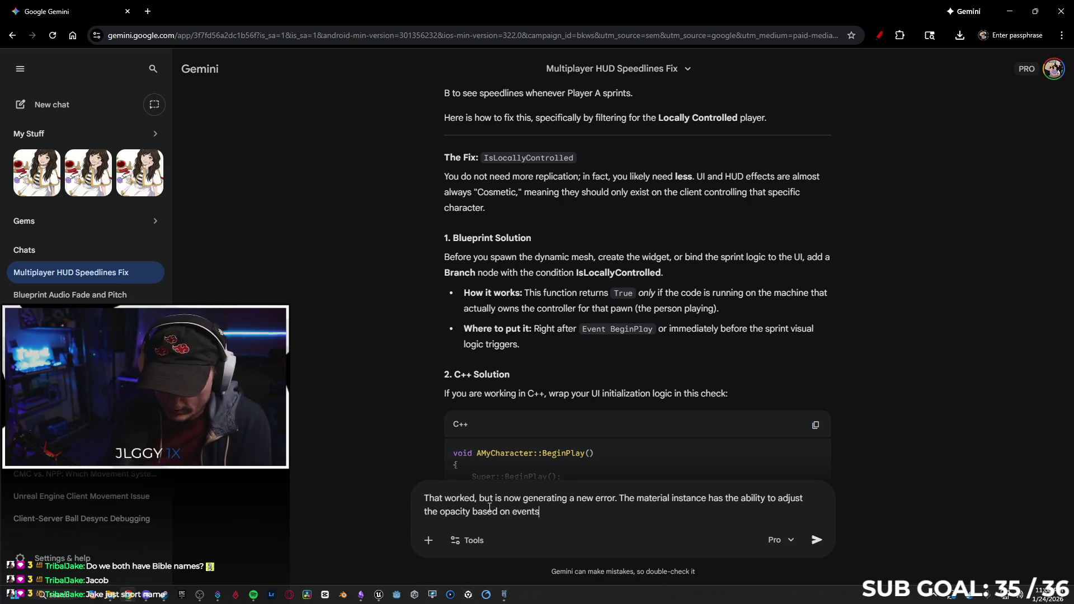
pyautogui.write('Here')
pyautogui.write('hat')
pyautogui.write(' says')
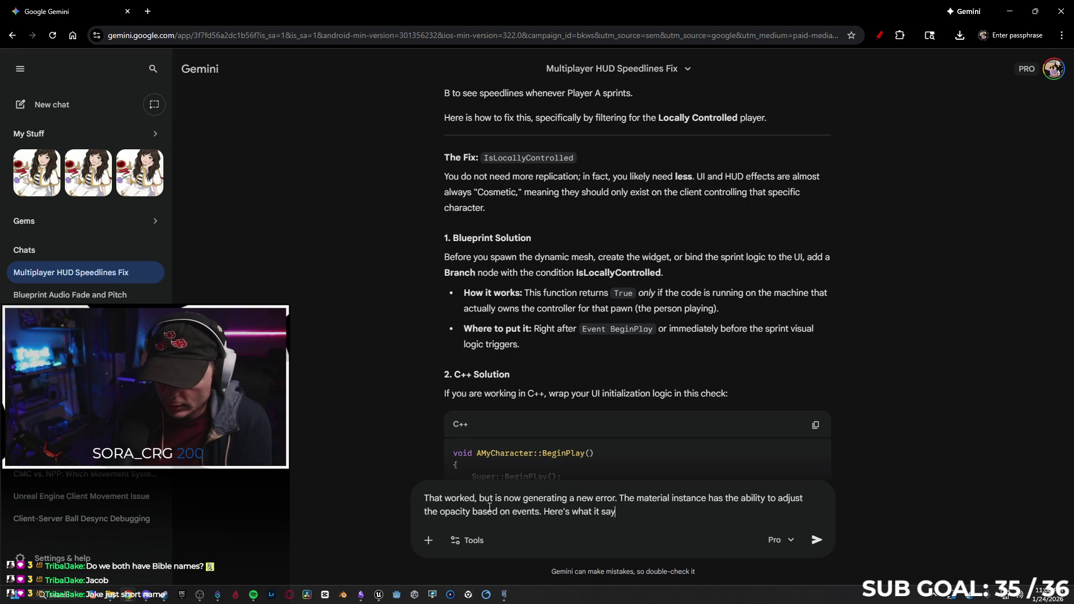
pyautogui.press('shift+Return')
pyautogui.write('Blueprint Runtime Error: “Accessed None trying to read (real) property Speedlines Material in SandboxCharacter_CMC_C”. Node:  Set Scalar Parameter Value Graph:  EventGraph Function:  Execute Ubergraph Sandbox Character CMC Blueprint:  SandboxCharacter_CMC')
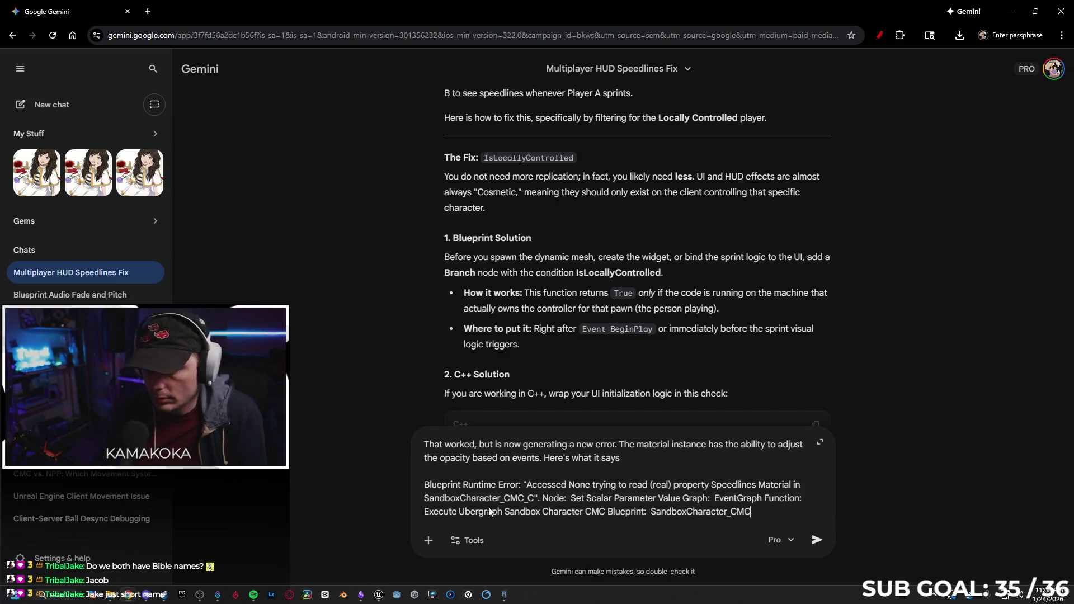
pyautogui.press('Return')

########################################

> **YOUR TASK**: Going through the listing above line by line, tally those containing "write" and state only the total.

> **TASK OUTPUT**: 4